*** Provided text
This repository contains a Proof of Concept (PoC) for setting up and using DataHub, an open-source metadata platform for data discovery, management, and governance. The PoC demonstrates how to install and configure DataHub using Docker, load sample data, and optionally integrate with local Kafka and Airflow instances for data ingestion and processing.
Before you start, ensure that your Docker daemon is running. You can verify this by running:
docker --version
If Docker is not installed, follow the instructions on the Docker website to install it for your operating system.
Once Docker is installed and running, you can proceed with the steps below to set up and use DataHub.
******
*** Dataset excerpts
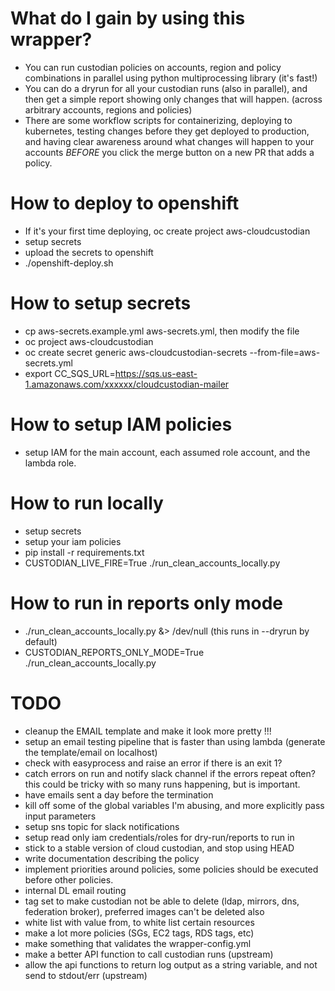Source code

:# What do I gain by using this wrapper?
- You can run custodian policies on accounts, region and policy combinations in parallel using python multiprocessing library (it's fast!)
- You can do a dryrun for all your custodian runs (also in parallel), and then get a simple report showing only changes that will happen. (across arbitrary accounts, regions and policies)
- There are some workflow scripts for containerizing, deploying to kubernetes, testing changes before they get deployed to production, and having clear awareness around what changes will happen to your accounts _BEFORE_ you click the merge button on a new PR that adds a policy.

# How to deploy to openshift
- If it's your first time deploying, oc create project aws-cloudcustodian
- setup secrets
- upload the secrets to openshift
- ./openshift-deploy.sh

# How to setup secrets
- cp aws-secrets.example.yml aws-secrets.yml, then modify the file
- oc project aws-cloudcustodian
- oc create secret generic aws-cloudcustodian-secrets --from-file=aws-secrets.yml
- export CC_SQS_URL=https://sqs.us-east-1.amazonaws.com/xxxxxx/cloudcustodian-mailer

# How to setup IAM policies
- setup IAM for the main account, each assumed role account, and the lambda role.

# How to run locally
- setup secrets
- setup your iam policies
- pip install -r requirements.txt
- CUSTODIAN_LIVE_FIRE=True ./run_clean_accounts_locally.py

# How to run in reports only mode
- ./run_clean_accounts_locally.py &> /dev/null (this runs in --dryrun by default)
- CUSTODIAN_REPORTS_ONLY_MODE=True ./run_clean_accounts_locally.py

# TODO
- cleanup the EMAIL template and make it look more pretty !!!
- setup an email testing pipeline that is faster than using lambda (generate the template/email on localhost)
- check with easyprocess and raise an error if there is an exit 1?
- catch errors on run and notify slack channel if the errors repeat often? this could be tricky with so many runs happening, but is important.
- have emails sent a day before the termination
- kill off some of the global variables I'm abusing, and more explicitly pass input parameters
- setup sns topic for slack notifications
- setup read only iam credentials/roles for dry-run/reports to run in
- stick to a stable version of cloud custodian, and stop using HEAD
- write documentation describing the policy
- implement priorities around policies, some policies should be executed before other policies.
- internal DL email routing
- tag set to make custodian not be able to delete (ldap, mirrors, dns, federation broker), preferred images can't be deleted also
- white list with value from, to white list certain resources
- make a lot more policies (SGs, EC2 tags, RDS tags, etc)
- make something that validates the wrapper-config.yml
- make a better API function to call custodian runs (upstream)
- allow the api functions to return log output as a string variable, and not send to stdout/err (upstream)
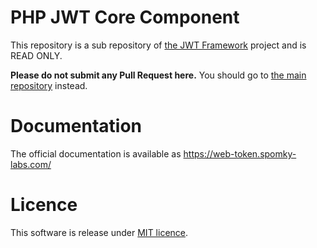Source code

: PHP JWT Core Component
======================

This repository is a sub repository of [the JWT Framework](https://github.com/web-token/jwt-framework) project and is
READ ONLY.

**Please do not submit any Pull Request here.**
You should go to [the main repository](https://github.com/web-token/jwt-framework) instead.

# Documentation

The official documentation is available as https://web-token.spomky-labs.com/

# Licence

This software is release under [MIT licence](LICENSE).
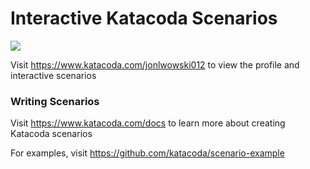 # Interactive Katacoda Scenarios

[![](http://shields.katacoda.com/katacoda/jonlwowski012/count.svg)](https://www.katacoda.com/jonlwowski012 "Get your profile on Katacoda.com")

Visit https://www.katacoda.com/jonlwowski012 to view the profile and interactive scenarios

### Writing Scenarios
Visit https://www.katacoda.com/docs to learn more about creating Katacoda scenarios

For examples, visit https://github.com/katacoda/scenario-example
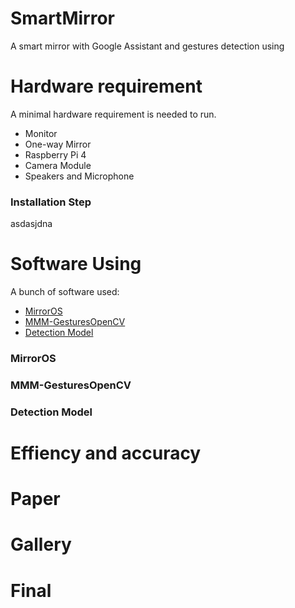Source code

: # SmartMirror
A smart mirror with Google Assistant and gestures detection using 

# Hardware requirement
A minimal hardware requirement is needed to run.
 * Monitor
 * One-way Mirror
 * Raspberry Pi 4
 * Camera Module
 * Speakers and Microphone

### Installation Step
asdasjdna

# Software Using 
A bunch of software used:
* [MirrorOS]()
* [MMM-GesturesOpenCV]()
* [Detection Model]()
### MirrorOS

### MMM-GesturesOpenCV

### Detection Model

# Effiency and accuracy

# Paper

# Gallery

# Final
******
In the DataHub setup guide, change "Kafka" to "RabbitMQ" and give the passage again, starting at "This repository contains" and ending at "ingestion and processing.".

This repository contains a Proof of Concept (PoC) for setting up and using DataHub, an open-source metadata platform for data discovery, management, and governance. The PoC demonstrates how to install and configure DataHub using Docker, load sample data, and optionally integrate with local RabbitMQ and Airflow instances for data ingestion and processing.